WHAT THE EXERCISE ASKS — Turn every line in the rows below into one numbered list, omitting any blank lines.

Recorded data
━━━━

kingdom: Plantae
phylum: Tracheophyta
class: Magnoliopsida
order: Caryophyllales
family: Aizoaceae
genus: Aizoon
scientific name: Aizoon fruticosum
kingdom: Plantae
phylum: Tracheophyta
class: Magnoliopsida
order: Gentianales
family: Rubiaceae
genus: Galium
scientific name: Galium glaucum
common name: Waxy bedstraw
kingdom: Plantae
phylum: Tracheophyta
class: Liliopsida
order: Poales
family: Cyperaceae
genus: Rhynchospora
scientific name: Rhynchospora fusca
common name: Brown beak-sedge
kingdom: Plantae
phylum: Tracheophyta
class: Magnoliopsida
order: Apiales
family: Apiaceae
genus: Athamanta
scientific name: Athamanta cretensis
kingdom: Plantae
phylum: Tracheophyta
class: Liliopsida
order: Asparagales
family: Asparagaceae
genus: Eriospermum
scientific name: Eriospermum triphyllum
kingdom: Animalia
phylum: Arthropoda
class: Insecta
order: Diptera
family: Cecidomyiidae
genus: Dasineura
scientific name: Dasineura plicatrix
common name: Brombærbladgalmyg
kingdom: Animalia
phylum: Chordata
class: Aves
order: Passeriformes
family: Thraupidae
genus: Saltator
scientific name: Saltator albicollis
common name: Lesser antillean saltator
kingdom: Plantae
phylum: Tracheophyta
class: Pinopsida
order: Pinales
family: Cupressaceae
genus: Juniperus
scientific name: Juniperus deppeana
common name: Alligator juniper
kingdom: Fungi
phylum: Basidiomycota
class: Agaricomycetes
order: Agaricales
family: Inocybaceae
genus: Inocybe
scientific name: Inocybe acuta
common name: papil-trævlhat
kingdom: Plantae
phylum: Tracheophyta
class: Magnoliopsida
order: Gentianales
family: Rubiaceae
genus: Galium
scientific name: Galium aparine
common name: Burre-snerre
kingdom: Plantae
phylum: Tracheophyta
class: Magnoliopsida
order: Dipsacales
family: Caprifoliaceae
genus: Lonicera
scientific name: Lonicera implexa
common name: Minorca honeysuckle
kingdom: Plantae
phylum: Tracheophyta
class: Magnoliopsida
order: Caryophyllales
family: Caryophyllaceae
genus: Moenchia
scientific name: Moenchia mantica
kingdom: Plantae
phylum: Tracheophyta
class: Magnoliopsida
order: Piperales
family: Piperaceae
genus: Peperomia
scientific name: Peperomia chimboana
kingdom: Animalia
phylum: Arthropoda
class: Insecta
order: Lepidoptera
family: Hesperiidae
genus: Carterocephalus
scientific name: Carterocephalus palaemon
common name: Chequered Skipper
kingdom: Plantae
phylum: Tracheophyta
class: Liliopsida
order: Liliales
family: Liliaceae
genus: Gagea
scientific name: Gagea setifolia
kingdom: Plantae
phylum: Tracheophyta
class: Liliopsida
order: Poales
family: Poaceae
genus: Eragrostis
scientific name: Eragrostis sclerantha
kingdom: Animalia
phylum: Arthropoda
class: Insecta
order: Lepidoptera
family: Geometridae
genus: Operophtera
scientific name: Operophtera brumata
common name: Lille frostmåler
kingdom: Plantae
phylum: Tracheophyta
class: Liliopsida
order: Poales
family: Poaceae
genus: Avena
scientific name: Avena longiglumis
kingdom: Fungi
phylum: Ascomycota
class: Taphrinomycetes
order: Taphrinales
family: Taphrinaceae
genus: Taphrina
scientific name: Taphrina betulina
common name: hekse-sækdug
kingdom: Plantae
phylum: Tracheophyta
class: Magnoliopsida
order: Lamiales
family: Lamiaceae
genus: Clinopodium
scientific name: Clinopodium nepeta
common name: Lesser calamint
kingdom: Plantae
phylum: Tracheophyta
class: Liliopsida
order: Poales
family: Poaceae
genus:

━━━━

WRITTEN ANSWER —
1. kingdom: Plantae
2. phylum: Tracheophyta
3. class: Magnoliopsida
4. order: Caryophyllales
5. family: Aizoaceae
6. genus: Aizoon
7. scientific name: Aizoon fruticosum
8. kingdom: Plantae
9. phylum: Tracheophyta
10. class: Magnoliopsida
11. order: Gentianales
12. family: Rubiaceae
13. genus: Galium
14. scientific name: Galium glaucum
15. common name: Waxy bedstraw
16. kingdom: Plantae
17. phylum: Tracheophyta
18. class: Liliopsida
19. order: Poales
20. family: Cyperaceae
21. genus: Rhynchospora
22. scientific name: Rhynchospora fusca
23. common name: Brown beak-sedge
24. kingdom: Plantae
25. phylum: Tracheophyta
26. class: Magnoliopsida
27. order: Apiales
28. family: Apiaceae
29. genus: Athamanta
30. scientific name: Athamanta cretensis
31. kingdom: Plantae
32. phylum: Tracheophyta
33. class: Liliopsida
34. order: Asparagales
35. family: Asparagaceae
36. genus: Eriospermum
37. scientific name: Eriospermum triphyllum
38. kingdom: Animalia
39. phylum: Arthropoda
40. class: Insecta
41. order: Diptera
42. family: Cecidomyiidae
43. genus: Dasineura
44. scientific name: Dasineura plicatrix
45. common name: Brombærbladgalmyg
46. kingdom: Animalia
47. phylum: Chordata
48. class: Aves
49. order: Passeriformes
50. family: Thraupidae
51. genus: Saltator
52. scientific name: Saltator albicollis
53. common name: Lesser antillean saltator
54. kingdom: Plantae
55. phylum: Tracheophyta
56. class: Pinopsida
57. order: Pinales
58. family: Cupressaceae
59. genus: Juniperus
60. scientific name: Juniperus deppeana
61. common name: Alligator juniper
62. kingdom: Fungi
63. phylum: Basidiomycota
64. class: Agaricomycetes
65. order: Agaricales
66. family: Inocybaceae
67. genus: Inocybe
68. scientific name: Inocybe acuta
69. common name: papil-trævlhat
70. kingdom: Plantae
71. phylum: Tracheophyta
72. class: Magnoliopsida
73. order: Gentianales
74. family: Rubiaceae
75. genus: Galium
76. scientific name: Galium aparine
77. common name: Burre-snerre
78. kingdom: Plantae
79. phylum: Tracheophyta
80. class: Magnoliopsida
81. order: Dipsacales
82. family: Caprifoliaceae
83. genus: Lonicera
84. scientific name: Lonicera implexa
85. common name: Minorca honeysuckle
86. kingdom: Plantae
87. phylum: Tracheophyta
88. class: Magnoliopsida
89. order: Caryophyllales
90. family: Caryophyllaceae
91. genus: Moenchia
92. scientific name: Moenchia mantica
93. kingdom: Plantae
94. phylum: Tracheophyta
95. class: Magnoliopsida
96. order: Piperales
97. family: Piperaceae
98. genus: Peperomia
99. scientific name: Peperomia chimboana
100. kingdom: Animalia
101. phylum: Arthropoda
102. class: Insecta
103. order: Lepidoptera
104. family: Hesperiidae
105. genus: Carterocephalus
106. scientific name: Carterocephalus palaemon
107. common name: Chequered Skipper
108. kingdom: Plantae
109. phylum: Tracheophyta
110. class: Liliopsida
111. order: Liliales
112. family: Liliaceae
113. genus: Gagea
114. scientific name: Gagea setifolia
115. kingdom: Plantae
116. phylum: Tracheophyta
117. class: Liliopsida
118. order: Poales
119. family: Poaceae
120. genus: Eragrostis
121. scientific name: Eragrostis sclerantha
122. kingdom: Animalia
123. phylum: Arthropoda
124. class: Insecta
125. order: Lepidoptera
126. family: Geometridae
127. genus: Operophtera
128. scientific name: Operophtera brumata
129. common name: Lille frostmåler
130. kingdom: Plantae
131. phylum: Tracheophyta
132. class: Liliopsida
133. order: Poales
134. family: Poaceae
135. genus: Avena
136. scientific name: Avena longiglumis
137. kingdom: Fungi
138. phylum: Ascomycota
139. class: Taphrinomycetes
140. order: Taphrinales
141. family: Taphrinaceae
142. genus: Taphrina
143. scientific name: Taphrina betulina
144. common name: hekse-sækdug
145. kingdom: Plantae
146. phylum: Tracheophyta
147. class: Magnoliopsida
148. order: Lamiales
149. family: Lamiaceae
150. genus: Clinopodium
151. scientific name: Clinopodium nepeta
152. common name: Lesser calamint
153. kingdom: Plantae
154. phylum: Tracheophyta
155. class: Liliopsida
156. order: Poales
157. family: Poaceae
158. genus:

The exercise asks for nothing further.